--- GIVEN PASSAGE ---
Need to Know: Redskins vs. Ravens by the numbers—Breaking a punt return drought

Here is what you need to know on this Monday, October 10, six days before the Washington Redskins host the Philadelphia Eagles.


Today's schedule: Jay Gruden news conference 3 p.m., CSN and CSNmidatlantic.com

Days until: Eagles @ Redskins 6; Redskins @ Lions 13; Redskins vs. Bengals in London 20

Redskins vs. Ravens by the numbers

—The Redskins won in Baltimore against the Ravens for the first time ever and for the first time against any opponent since they beat the Colts in Memorial Stadium on October 23, 1955.

—The Redskins allowed the Ravens to score 10 points, the fewest they have allowed since Week 2 of 2015 (10 vs. Rams). The last time they allowed a team to score fewer than 10 points was in 2012 (6 vs. Eagles).

—Jamison Crowder’s 85-yard punt return for a touchdown was the first TD punt return for the Redskins since October 26, 2008 when Santana Moss took one back 80 yards against the Lions. That is a drought of 108 games.

--- TASK REQUIREMENTS ---
Reproduce the Redskins game notes above word for word, in their entirety.

--- SOURCE DATA ---

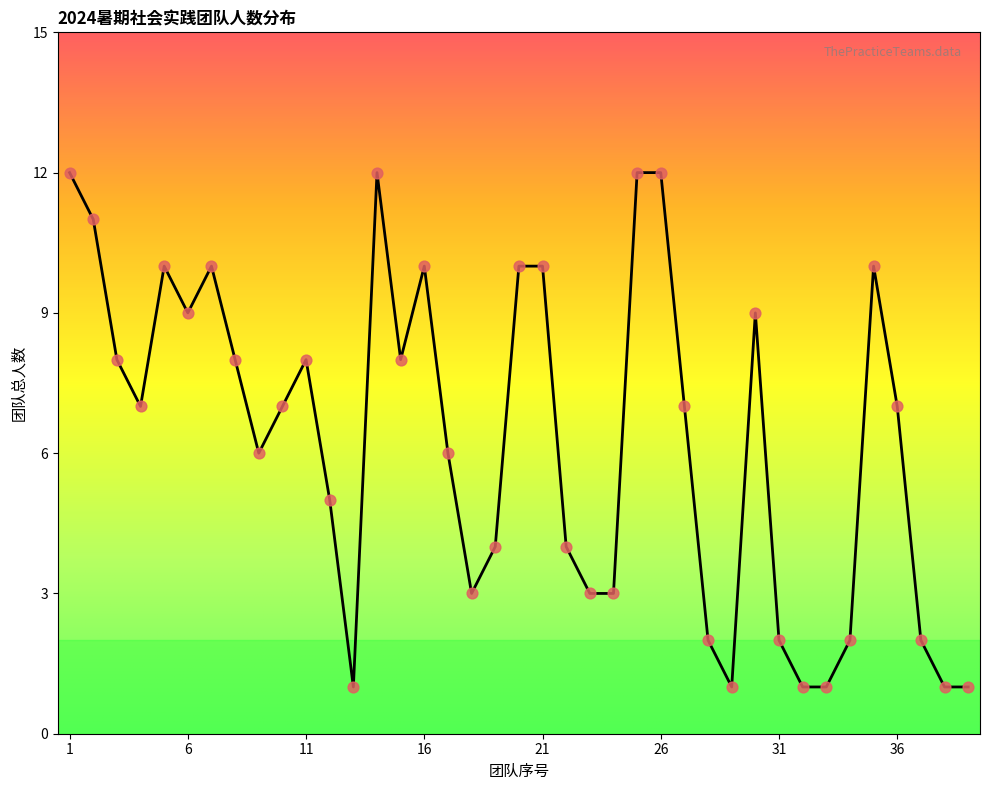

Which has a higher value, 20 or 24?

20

--- SOLUTION TO THIS PROBLEM ---
Need to Know: Redskins vs. Ravens by the numbers—Breaking a punt return drought

Here is what you need to know on this Monday, October 10, six days before the Washington Redskins host the Philadelphia Eagles.


Today's schedule: Jay Gruden news conference 3 p.m., CSN and CSNmidatlantic.com

Days until: Eagles @ Redskins 6; Redskins @ Lions 13; Redskins vs. Bengals in London 20

Redskins vs. Ravens by the numbers

—The Redskins won in Baltimore against the Ravens for the first time ever and for the first time against any opponent since they beat the Colts in Memorial Stadium on October 23, 1955.

—The Redskins allowed the Ravens to score 10 points, the fewest they have allowed since Week 2 of 2015 (10 vs. Rams). The last time they allowed a team to score fewer than 10 points was in 2012 (6 vs. Eagles).

—Jamison Crowder’s 85-yard punt return for a touchdown was the first TD punt return for the Redskins since October 26, 2008 when Santana Moss took one back 80 yards against the Lions. That is a drought of 108 games.